* [EXERCISE DIRECTIONS]
Which lines of the entries contain the string "staan"? Please find them and copy them.

▼▼▼

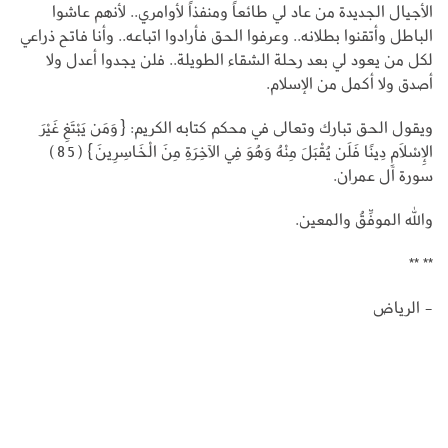
الأجيال الجديدة من عاد لي طائعاً ومنفذاً لأوامري.. لأنهم عاشوا
الباطل وأتقنوا بطلانه.. وعرفوا الحق فأرادوا اتباعه.. وأنا فاتح ذراعي
لكل من يعود لي بعد رحلة الشقاء الطويلة.. فلن يجدوا أعدل ولا
أصدق ولا أكمل من الإسلام.
ويقول الحق تبارك وتعالى في محكم كتابه الكريم: {وَمَن يَبْتَغِ غَيْرَ
الإِسْلاَمِ دِينًا فَلَن يُقْبَلَ مِنْهُ وَهُوَ فِي الآخِرَةِ مِنَ الْخَاسِرِينَ} (85)
سورة آل عمران.
والله الموفِّقُ والمعين.
** **
- الرياض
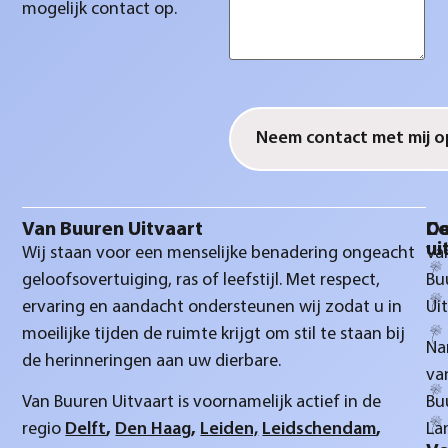
mogelijk contact op.
CAPTCHA
Van Buuren Uitvaart
D
Co
ui
Wij staan voor een menselijke benadering ongeacht
Va
geloofsovertuiging, ras of leefstijl. Met respect,
Bu
ervaring en aandacht ondersteunen wij zodat u in
Ui
moeilijke tijden de ruimte krijgt om stil te staan bij
Na
de herinneringen aan uw dierbare.
va
Van Buuren Uitvaart is voornamelijk actief in de
Bu
regio
Delft
,
Den Haag
,
Leiden,
Leidschendam
,
La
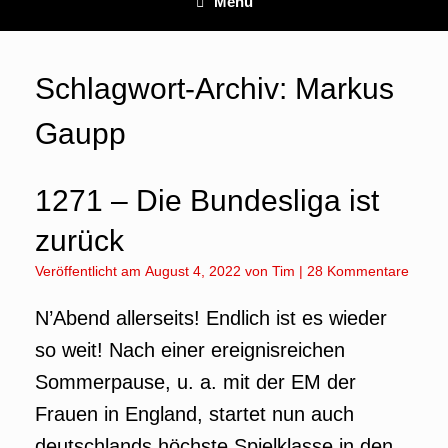
Menü
Schlagwort-Archiv:
Markus
Gaupp
1271 – Die Bundesliga ist
zurück
Veröffentlicht am
August 4, 2022
von
Tim
|
28 Kommentare
N’Abend allerseits! Endlich ist es wieder
so weit! Nach einer ereignisreichen
Sommerpause, u. a. mit der EM der
Frauen in England, startet nun auch
deutschlands höchste Spielklasse in den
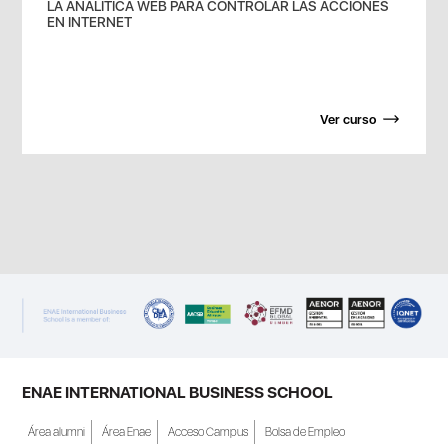
LA ANALITICA WEB PARA CONTROLAR LAS ACCIONES
EN INTERNET
Ver curso
ENAE INTERNATIONAL BUSINESS SCHOOL
Área alumni
Área Enae
Acceso Campus
Bolsa de Empleo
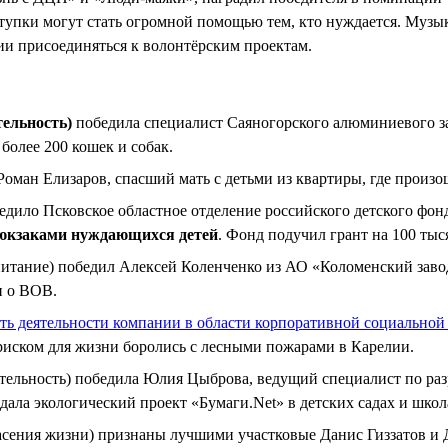
ступки могут стать огромной помощью тем, кто нуждается. Муз
ии присоединяться к волонтёрским проектам.
тельность)
победила специалист Саяногорского алюминиевого за
более 200 кошек и собак.
Роман Елизаров, спасший мать с детьми из квартиры, где произош
дило Псковское областное отделение российского детского фон
юкзаками нуждающихся детей
. Фонд подучил грант на 100 тыс
питание) победил Алексей Коленченко из АО «Коломенский заво
и о ВОВ.
ть деятельности компании в области корпоративной социальной
иском для жизни боролись с лесными пожарами в Карелии.
ятельность) победила Юлия Цыброва, ведущий специалист по раз
ла экологический проект «Бумаги.Net» в детских садах и школ
асения жизни) признаны лучшими участковые Данис Гиззатов и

▲▲▲

* [EXERCISE RESPONSE]
Wij staan voor een menselijke benadering ongeacht
moeilijke tijden de ruimte krijgt om stil te staan bij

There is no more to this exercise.